We are getting hammered right now with Severe Thunderstroms......there are confirmed tornadoes just 1 county south of me. And they just upgraded our Thunderstorm watch to a Tornado watch....and there is a 60% chance of snow tomorrow night!!!


----------



## Vaughn Schultz (Nov 18, 2004)

AAHHH Mother Land!!!!!!!!!!!!!!

I am in the Bulls eye!!!!:yow!:


----------



## LwnmwrMan22 (Jan 20, 2005)

I'm sitting about 30 miles north of Minneapolis..... get to pull the all nighter, waiting with the plows on...

http://www.crh.noaa.gov/mpx/

Don't let it fool you...

so far we've gotten 1", and it's still 34 out....

I just hope it holds off until about 5 am...

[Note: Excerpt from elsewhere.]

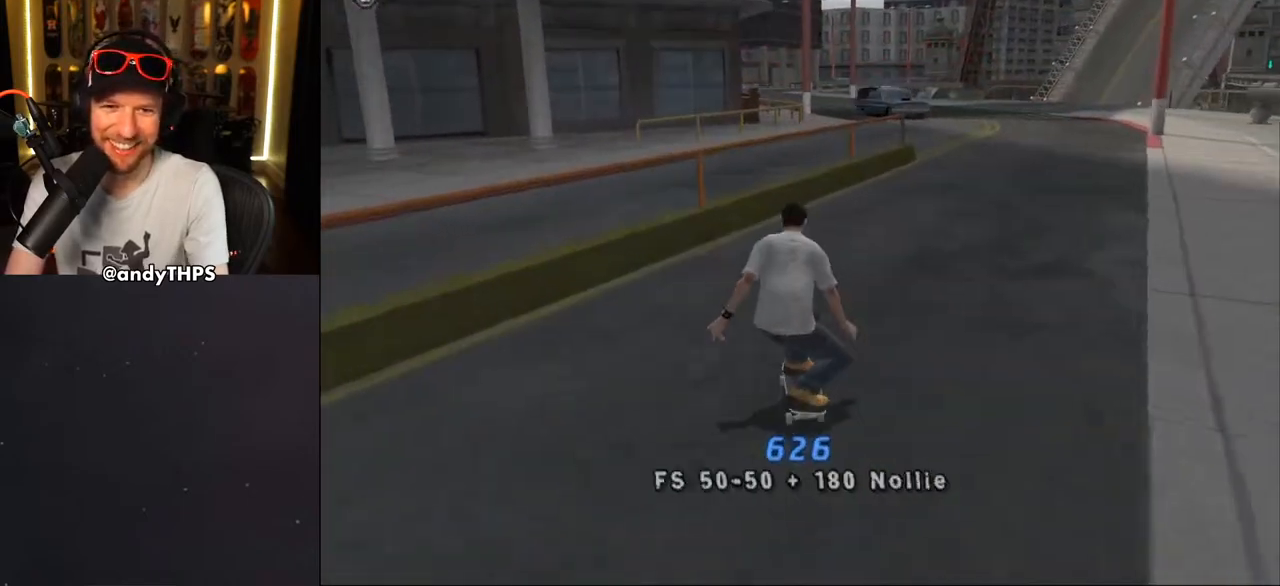
{"buttons": ["TRIANGLE", "DPAD_UP"], "left_stick": "center", "right_stick": "center", "events": [[50, "DPAD_RIGHT", "down"], [167, "DPAD_RIGHT", "up"], [200, "DPAD_UP", "down"], [317, "CROSS", "up"], [317, "TRIANGLE", "down"]]}
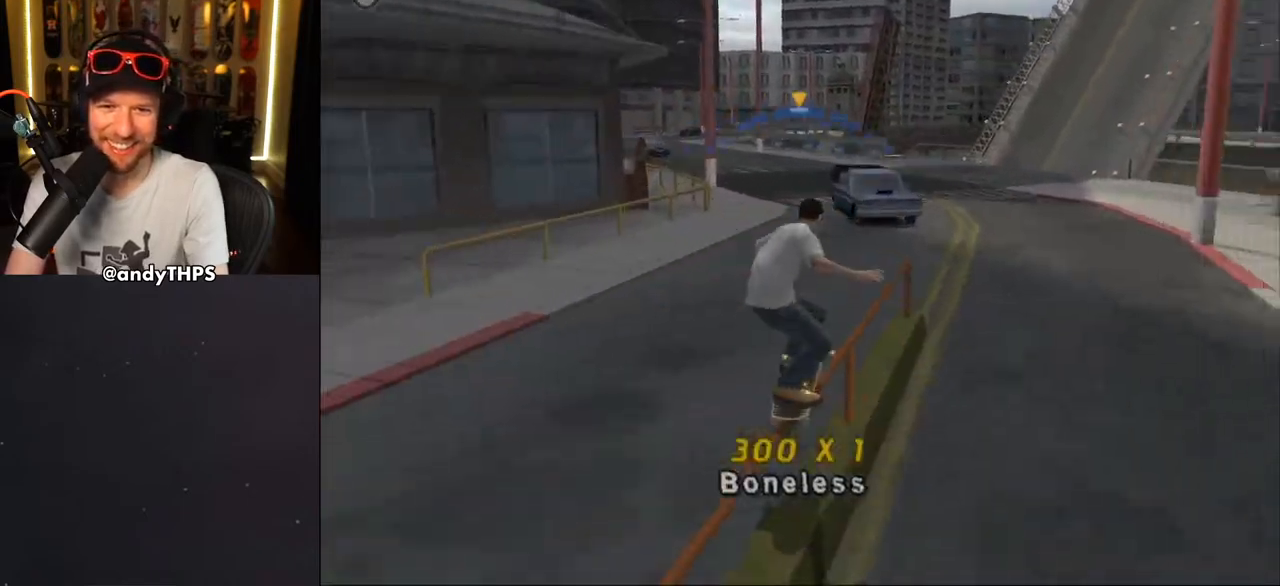
{"buttons": ["CROSS", "L2", "DPAD_UP"], "left_stick": "center", "right_stick": "center", "events": [[100, "CROSS", "down"], [117, "TRIANGLE", "up"], [167, "L2", "down"], [233, "CROSS", "up"], [317, "CROSS", "down"]]}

Nothing I hate more is getting 3" of snow from 2 am until 5 am, and then everyone wondering why they aren't all plowed by 6 am.....


----------



## Yaz (Apr 13, 2005)

Long as you are plowing snow and not wood from the wind, that's a good thing..


----------



## Young Pup (Aug 13, 2004)

Grassbusters,

How did you guys fare last night? Only have had heavy rain here last night and today so far. Still calling for Strong storms here later on. I am not sure but I think we may have gotten about .75 to 1 inch here in the last hour. Things are really starting to green up and before long the mowers are going to be humming along. But they are still calling for some type of snow here in the next few days. 

JP


----------